There are 24-miles of sandy beaches along the Broward County coastline that are enjoyed by South Florida residents and millions of visitors each year. Beaches support tourism and the local economy, protect property and upland infrastructure, and provide critical habitat for sea turtles, shore birds, and other marine wildlife. It is estimated that Broward beaches:
- Attract more than 12.8 million visitors a year to the County
- Contribute more than $6 billion annually to our local economy
- Add $1.4 billion to County property values
- Impact local government tax revenues by $29 million annually
- Protect more than $4 billion in shorefront property, structures, and infrastructure
- Provide a nesting habitat for thousands of leatherback, green, and loggerhead sea turtles annually
The County has actively managed its beaches for more than 50-years. The long-term management of the County's shoreline requires close partnership with State and Federal agencies, and consists of shore protection projects (beach nourishment), dune enhancement, and attention to regional sediment management.
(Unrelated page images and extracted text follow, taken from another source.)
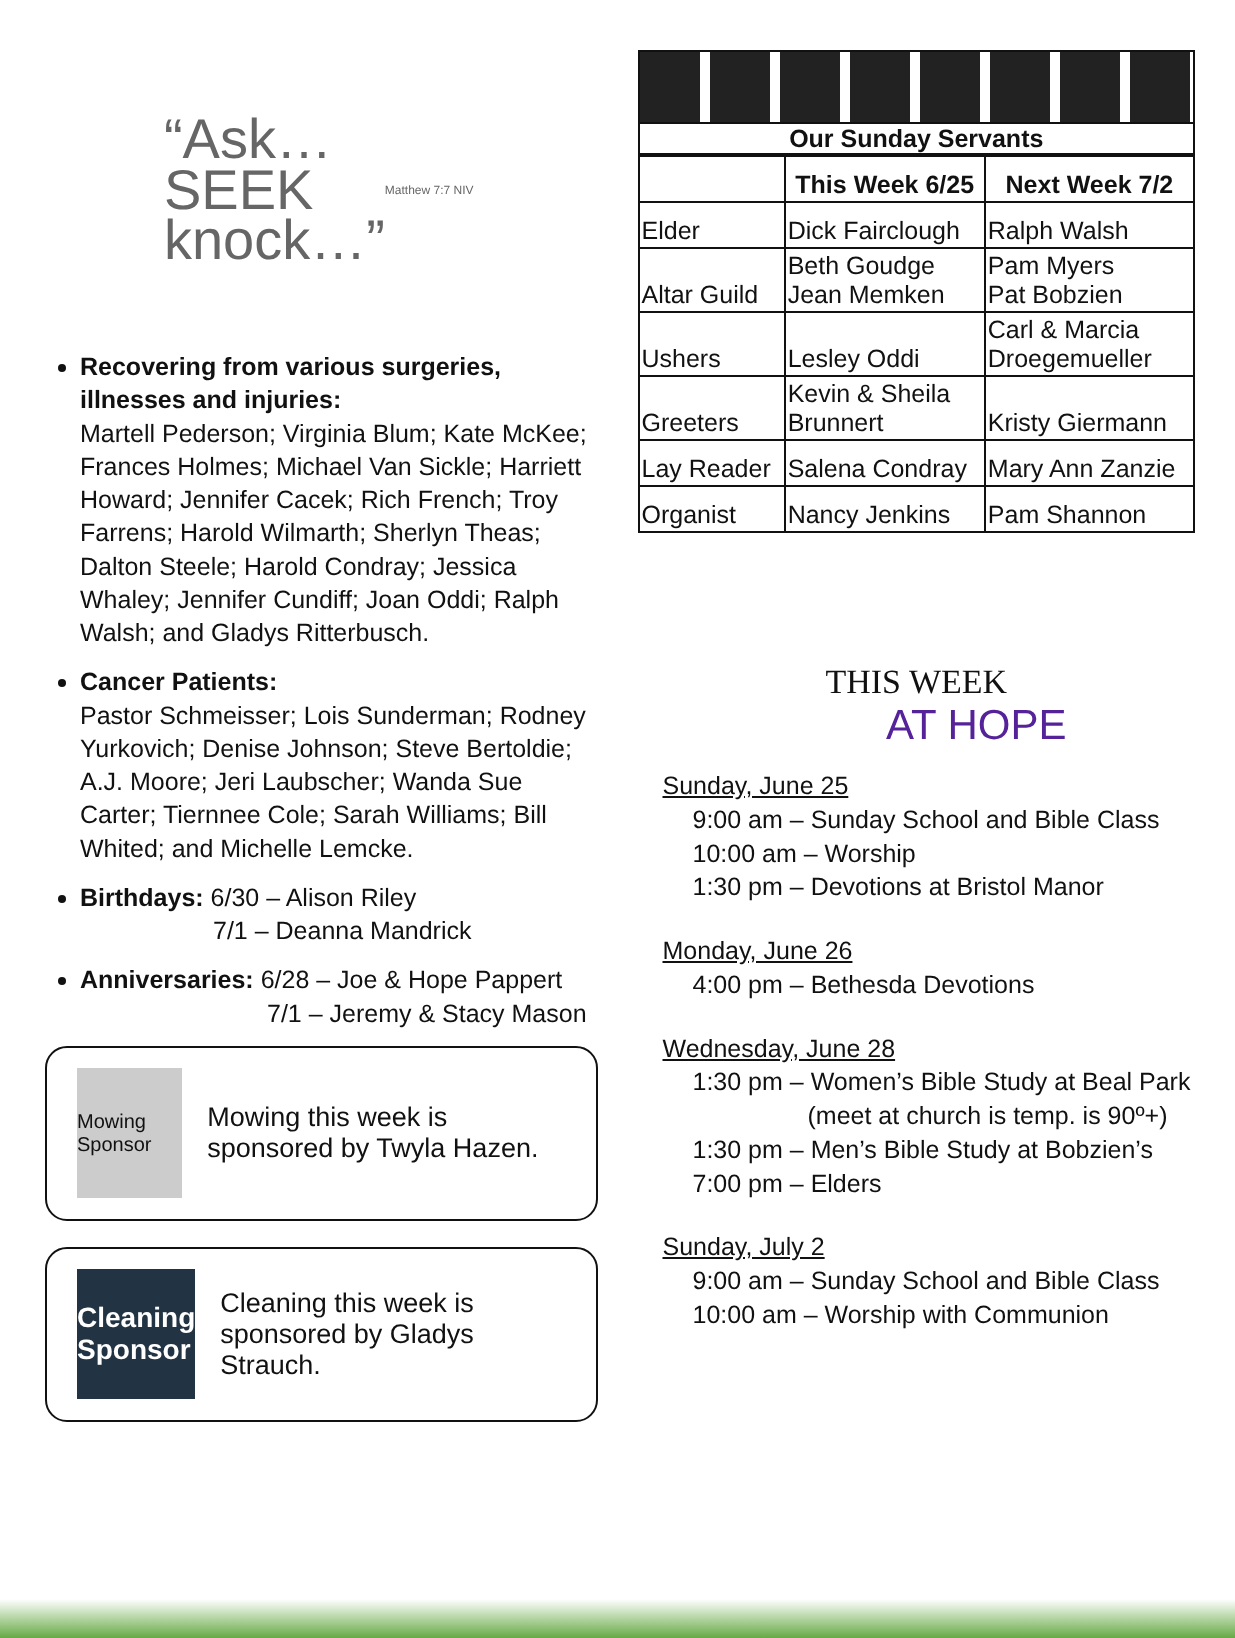“Ask…
SEEK
knock…” Matthew 7:7 NIV
Recovering from various surgeries, illnesses and injuries:
Martell Pederson; Virginia Blum; Kate McKee; Frances Holmes; Michael Van Sickle; Harriett Howard; Jennifer Cacek; Rich French; Troy Farrens; Harold Wilmarth; Sherlyn Theas; Dalton Steele; Harold Condray; Jessica Whaley; Jennifer Cundiff; Joan Oddi; Ralph Walsh; and Gladys Ritterbusch.
Cancer Patients:
Pastor Schmeisser; Lois Sunderman; Rodney Yurkovich; Denise Johnson; Steve Bertoldie; A.J. Moore; Jeri Laubscher; Wanda Sue Carter; Tiernnee Cole; Sarah Williams; Bill Whited; and Michelle Lemcke.
Birthdays: 6/30 – Alison Riley
7/1 – Deanna Mandrick
Anniversaries: 6/28 – Joe & Hope Pappert
7/1 – Jeremy & Stacy Mason
Mowing Sponsor
Mowing this week is sponsored by Twyla Hazen.
Cleaning Sponsor
Cleaning this week is sponsored by Gladys Strauch.
Our Sunday Servants
| | This Week 6/25 | Next Week 7/2 |
| --- | --- | --- |
| Elder | Dick Fairclough | Ralph Walsh |
| Altar Guild | Beth Goudge Jean Memken | Pam Myers Pat Bobzien |
| Ushers | Lesley Oddi | Carl & Marcia Droegemueller |
| Greeters | Kevin & Sheila Brunnert | Kristy Giermann |
| Lay Reader | Salena Condray | Mary Ann Zanzie |
| Organist | Nancy Jenkins | Pam Shannon |
THIS WEEK
AT HOPE
Sunday, June 25
9:00 am – Sunday School and Bible Class
10:00 am – Worship
1:30 pm – Devotions at Bristol Manor
Monday, June 26
4:00 pm – Bethesda Devotions
Wednesday, June 28
1:30 pm – Women’s Bible Study at Beal Park
(meet at church is temp. is 90º+)
1:30 pm – Men’s Bible Study at Bobzien’s
7:00 pm – Elders
Sunday, July 2
9:00 am – Sunday School and Bible Class
10:00 am – Worship with Communion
Beach nourishment is a shore protection method that is implemented to retain and rebuild eroding beaches. It is the only shore protection method that adds sand to the coastal system, and it is currently the preferred method of shore protection. Beach-quality sand, from either an offshore borrow area or upland sand mine, is placed along the coastline to restore an eroding beach, ultimately widening the beach and advancing the shoreline seaward. Like any other major infrastructure, restored beaches must be maintained to stay healthy. Think of Broward County’s beaches like a road, requiring periodic resurfacing, but with sand. To ensure that a nourished beach continues to provide protection from the effects of hurricanes and coastal storms, the project must be supplemented with additional quantities of sand, called beach maintenance or “re”-nourishment, as needed. Dunes may also be constructed, or restored, acting as a naturally protective buffer to protect the beach and upland communities.
History & Partners
What’s Happening Now?
The Army Corps of Engineers just completed an emergency, post-Hurricane Irma project along the shorelines of Dr. Von D. Mizell-Eula Johnson State Park, Dania, Hollywood, and Hallandale Beaches. This project placed approximately 135,000 cubic yards of sand on the dry portion of the beach.
In Fall 2019, the Army Corps of Engineers plans to start construction of a post-Hurricane Irma repair project in Pompano Beach, Lauderdale-By-The-Sea, and Fort Lauderdale.